Lyudmila A. Bazhenova, MD: Yes. So, we know that not all EGFR mutations are the same. What we have been discussing up to this point is data or products which work for sensitizing mutations; which are del 19 and L858R. However, there are other mutations which comprise approximately 12% of all EGFR mutations which mostly happen in codon 18, and those are L851Q, G719X, and C7681. We know, based on the preclinical data, that traditional first-generation EGFR tyrosine kinase inhibitors do not work very well for those mutations, and you need higher concentrations to inhibit cell lines with those mutations. We also know from preclinical data that afatinib [Gilotrif] seems to require lower concentrations to inhibit those mutations and so does osimertinib. Afatinib currently has an approval for patients with atypical EGFR mutations based on a combined analysis of LUX-Lung trials, which showed overall response rate of approximately 71%. And it’s interesting also that those 3 different mutations that I just mentioned, they actually have differential sensitivity to afatinib.

There is one mutation, which is L861Q, which seems to be more sensitive to osimertinib in the preclinical data, and that was the reason to do an osimertinib study in atypical mutations. And it showed efficacy. It was a small number of patients, about 36. The overall response rate was about 50%. The progression-free survival was slightly over the 9 months. But the mutation that had the most activity with osimertinib was L861Q with a response rate of 77%. Other mutations had a response rate between 30[%] and 50%.

So, the practical point is, when you’re looking at your molecular testing report, don’t just say EGFR mutation is detected.

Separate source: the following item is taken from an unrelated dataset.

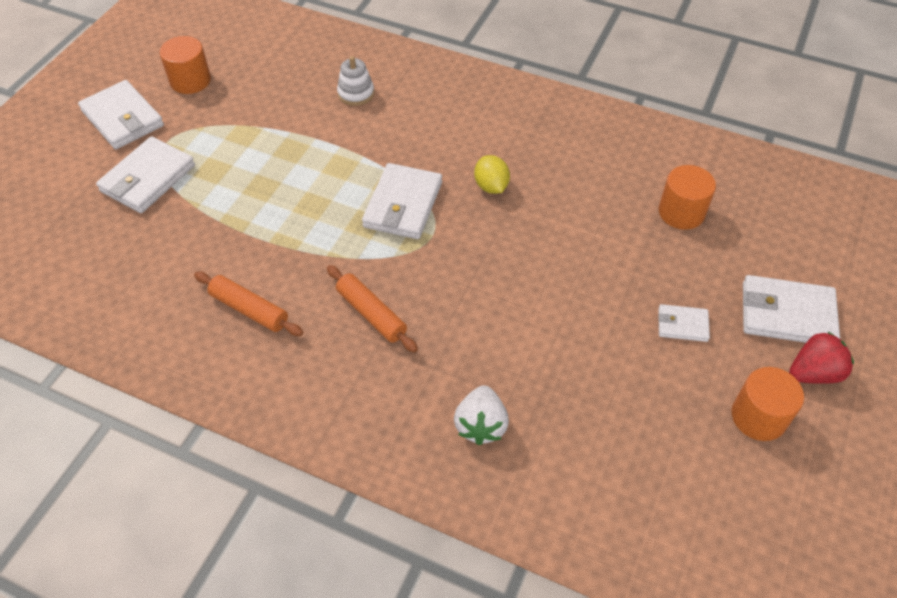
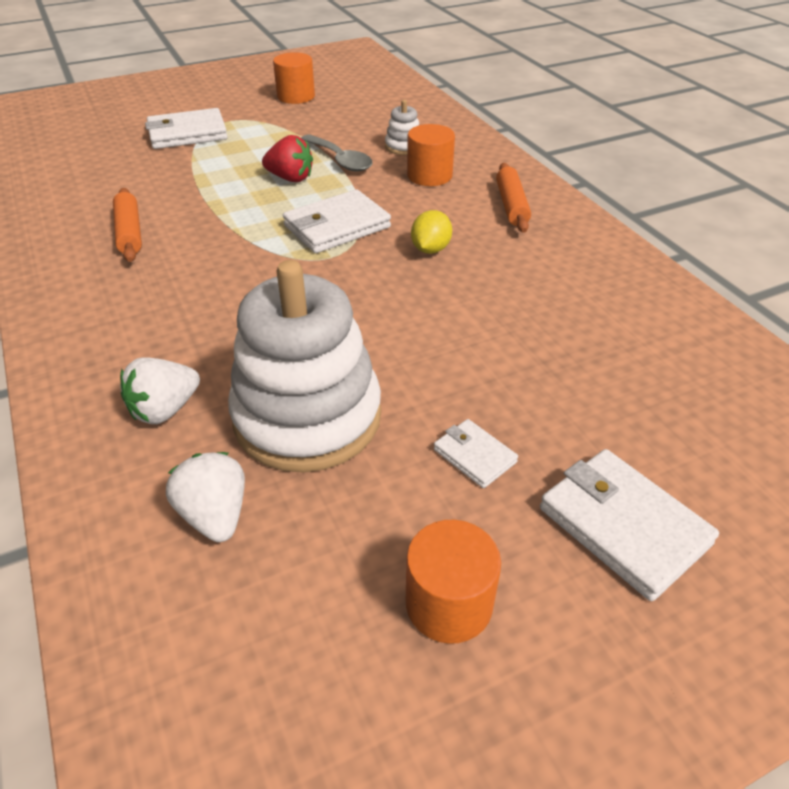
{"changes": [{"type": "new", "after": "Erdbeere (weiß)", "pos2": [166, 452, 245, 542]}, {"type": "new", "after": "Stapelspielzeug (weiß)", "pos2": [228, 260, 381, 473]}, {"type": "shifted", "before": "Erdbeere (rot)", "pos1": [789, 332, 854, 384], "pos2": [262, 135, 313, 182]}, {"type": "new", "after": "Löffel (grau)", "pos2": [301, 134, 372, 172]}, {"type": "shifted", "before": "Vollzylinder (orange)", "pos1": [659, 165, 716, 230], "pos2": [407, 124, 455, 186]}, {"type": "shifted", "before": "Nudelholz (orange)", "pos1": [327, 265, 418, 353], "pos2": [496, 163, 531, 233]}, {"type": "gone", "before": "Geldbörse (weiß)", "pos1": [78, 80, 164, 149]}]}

You need to know which EGFR mutation is detected. Because if it’s atypical mutation, I definitely would not use gefitinib or erlotinib. Before, I used to use afatinib, but now with the data on osimertinib—and we know for those of us who’ve actually given both drugs—it is a little bit better tolerated than afatinib. So, now I think this presentation that was presented at [the IASLC 19th] World [Conference on] Lung [Cancer] makes me want to switch from my afatinib go-to drug for atypical mutations, to osimertinib.